I have a character talking to me in my brain and I can’t replicate his voice on paper. It is the most frustrating thing. I know what he sounds like and looks like and feels like in my head, but somehow when I put my fingers to keys I can’t replicate it. I feel like a kid on a kayboard every time I try. I am banging at the keys and somehow it isn’t turning out like what I imagine it should.
Robert Jordan gets a a lot of flak for his characters, but I like to give him credit in this. Each of his characters is pretty good at their voice. Overall he has some weird ideas of how men and women see each other, but that aside he keeps their voices true. I could pick up a Wheel of Time book and within a few sentences (assuming it isn’t just place-descriptions) and figure out who the character is. He might not be brilliant at it (again, unrealistic beliefs of the other gender(s)) but he is good.

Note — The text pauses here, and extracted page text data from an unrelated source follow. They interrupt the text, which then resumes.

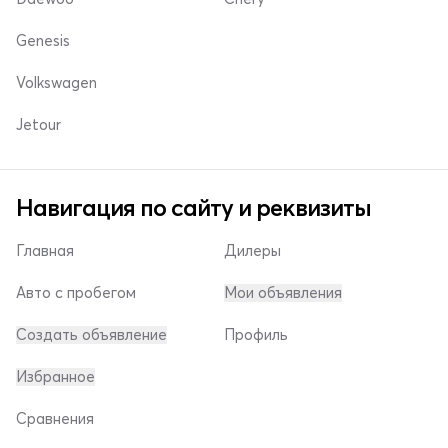
Genesis
Volkswagen
Jetour
Навигация по сайту и реквизиты
Главная
Дилеры
Авто с пробегом
Мои объявления
Создать объявление
Профиль
Избранное
Сравнения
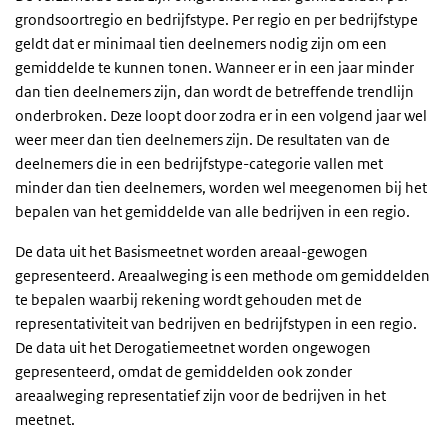
grondsoortregio en bedrijfstype. Per regio en per bedrijfstype
geldt dat er minimaal tien deelnemers nodig zijn om een
gemiddelde te kunnen tonen. Wanneer er in een jaar minder
dan tien deelnemers zijn, dan wordt de betreffende trendlijn
onderbroken. Deze loopt door zodra er in een volgend jaar wel
weer meer dan tien deelnemers zijn. De resultaten van de
deelnemers die in een bedrijfstype-categorie vallen met
minder dan tien deelnemers, worden wel meegenomen bij het
bepalen van het gemiddelde van alle bedrijven in een regio.
De data uit het Basismeetnet worden areaal-gewogen
gepresenteerd. Areaalweging is een methode om gemiddelden
te bepalen waarbij rekening wordt gehouden met de
representativiteit van bedrijven en bedrijfstypen in een regio.
De data uit het Derogatiemeetnet worden ongewogen
gepresenteerd, omdat de gemiddelden ook zonder
areaalweging representatief zijn voor de bedrijven in het
meetnet.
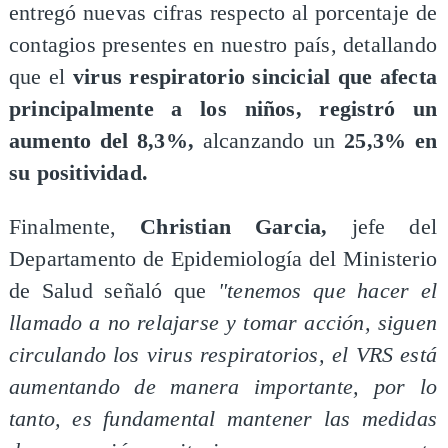
entregó nuevas cifras respecto al porcentaje de
contagios presentes en nuestro país, detallando
que el
virus respiratorio sincicial que afecta
principalmente a los niños, registró un
aumento del 8,3%,
alcanzando un
25,3% en
su positividad.
Finalmente,
Christian Garcia,
jefe del
Departamento de Epidemiología del Ministerio
de Salud señaló que
"tenemos que hacer el
llamado a no relajarse y tomar acción, siguen
circulando los virus respiratorios, el VRS está
aumentando de manera importante, por lo
tanto, es fundamental mantener las medidas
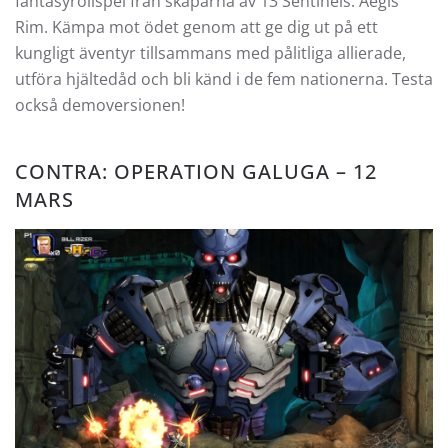
fantasyrollspel från skaparna av 13 Sentinels: Aegis
Rim. Kämpa mot ödet genom att ge dig ut på ett
kungligt äventyr tillsammans med pålitliga allierade,
utföra hjältedåd och bli känd i de fem nationerna. Testa
också demoversionen!
CONTRA: OPERATION GALUGA – 12
MARS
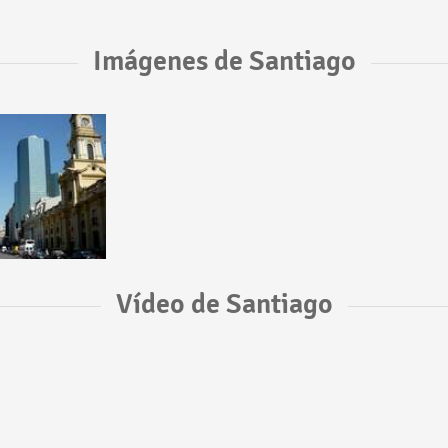
Imágenes de Santiago
Vídeo de Santiago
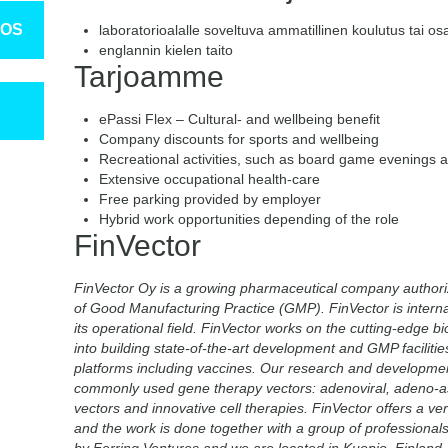
TOS
laboratorioalalle soveltuva ammatillinen koulutus tai o
englannin kielen taito
Tarjoamme
ePassi Flex – Cultural- and wellbeing benefit
Company discounts for sports and wellbeing
Recreational activities, such as board game evenings 
Extensive occupational health-care
Free parking provided by employer
Hybrid work opportunities depending of the role
FinVector
FinVector Oy is a growing pharmaceutical company authori
of Good Manufacturing Practice (GMP). FinVector is interna
its operational field. FinVector works on the cutting-edge 
into building state-of-the-art development and GMP facilitie
platforms including vaccines. Our research and developme
commonly used gene therapy vectors: adenoviral, adeno-ass
vectors and innovative cell therapies. FinVector offers a v
and the work is done together with a group of professionals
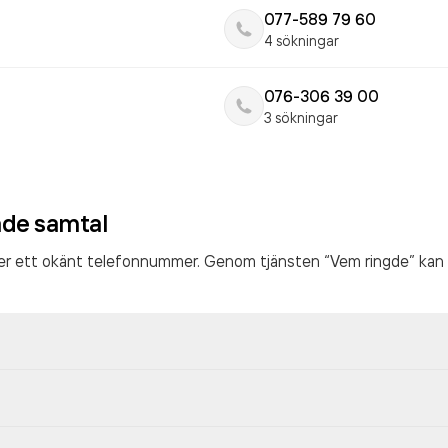
077-589 79 60
4 sökningar
076-306 39 00
3 sökningar
ade samtal
ter ett okänt telefonnummer. Genom tjänsten “Vem ringde” kan 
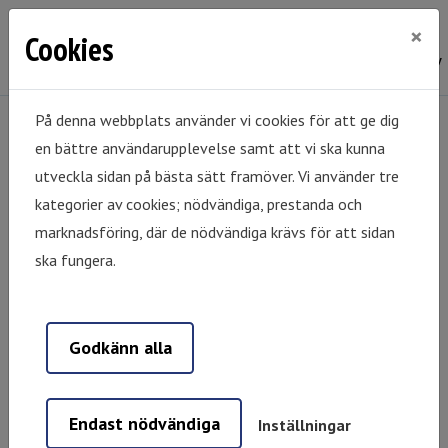
×
Cookies
På denna webbplats använder vi cookies för att ge dig
en bättre användarupplevelse samt att vi ska kunna
Hem
Mina sidor
Registrera dig
utveckla sidan på bästa sätt framöver. Vi använder tre
Registrering boende
kategorier av cookies; nödvändiga, prestanda och
Registrering boende
marknadsföring, där de nödvändiga krävs för att sidan
ska fungera.
Verifiera din registrering
Genom att fylla i personnummer och ett OCR
Godkänn alla
nummer från en faktura från oss kommer dina
kontaktuppgifter att fyllas i.
Endast nödvändiga
Inställningar
Person-/Organisations-/Samordningsnr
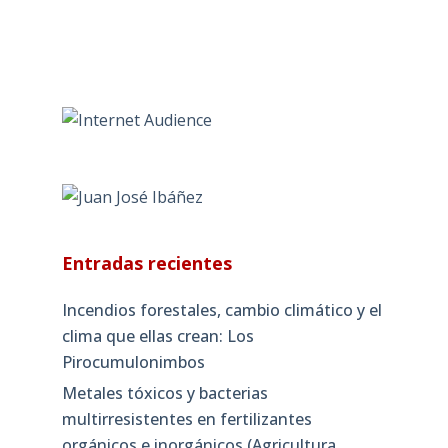
Entradas recientes
Incendios forestales, cambio climático y el
clima que ellas crean: Los
Pirocumulonimbos
Metales tóxicos y bacterias
multirresistentes en fertilizantes
orgánicos e inorgánicos (Agricultura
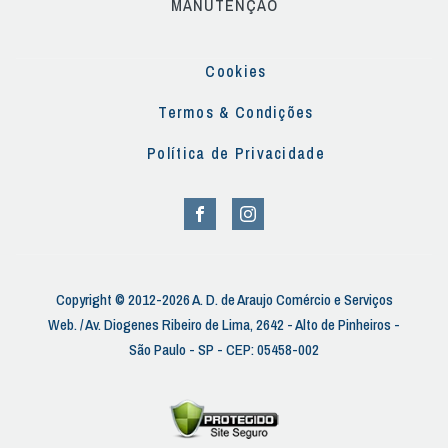
MANUTENÇÃO
Cookies
Termos & Condições
Política de Privacidade
Copyright © 2012-2026 A. D. de Araujo Comércio e Serviços
Web. / Av. Diogenes Ribeiro de Lima, 2642 - Alto de Pinheiros -
São Paulo - SP - CEP: 05458-002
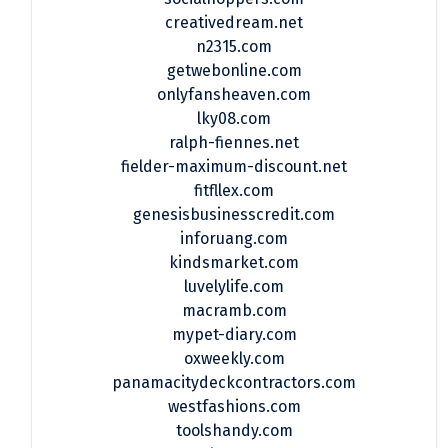
creativedream.net
n2315.com
getwebonline.com
onlyfansheaven.com
lky08.com
ralph-fiennes.net
fielder-maximum-discount.net
fitfllex.com
genesisbusinesscredit.com
inforuang.com
kindsmarket.com
luvelylife.com
macramb.com
mypet-diary.com
oxweekly.com
panamacitydeckcontractors.com
westfashions.com
toolshandy.com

I have tried every day for the past week to write one chapter in this character’s voice and I can’t manage it. Some of the problem is that is he is very cynical and for all my frustrations with the world, I truly do believe mankind will survive and even thrive. It’s hard to keep all my words in that deeply cynical – sometimes downright depressingly cynical – tone.
He is making me want to take my tent up into the mountains for a weekend so I can get away from responsibilities and connections – just listen to his voice and throw away a LOT of paper exploring what he says.